Where can I find information on the cosmology/ other details of the Outer Rim simulation? Or of cosmoDC2?
- The best place to look is the cosmoDC2 paper, found here: https://arxiv.org/pdf/1907.06530
- More information can be found in the Outer Rim paper: https://arxiv.org/abs/1904.11970
Can I get the base simulation data?
- Yes, a subset of the data can be found here https://cosmology.alcf.anl.gov/ this includes a sample of snapshot data, and lightcone data including halo catalogs

FAQs - Skysim#

What is the difference between CosmoDC2 and skysim?

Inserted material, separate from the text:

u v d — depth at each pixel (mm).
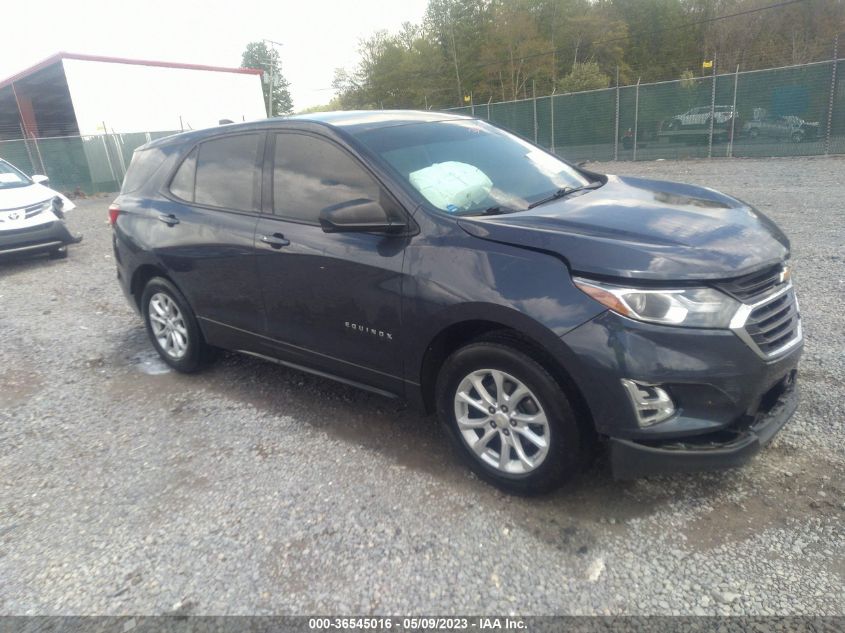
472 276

- Skysim is a more recent and much larger extragalactic catalog, incorporating improvements and bug fixes to cosmoDC2 using the same or similar base methods and simulations. These include higher resolution weak lensing, fixes to the lensing deflection angles, color model improvements, triaxiality, and additional halo information.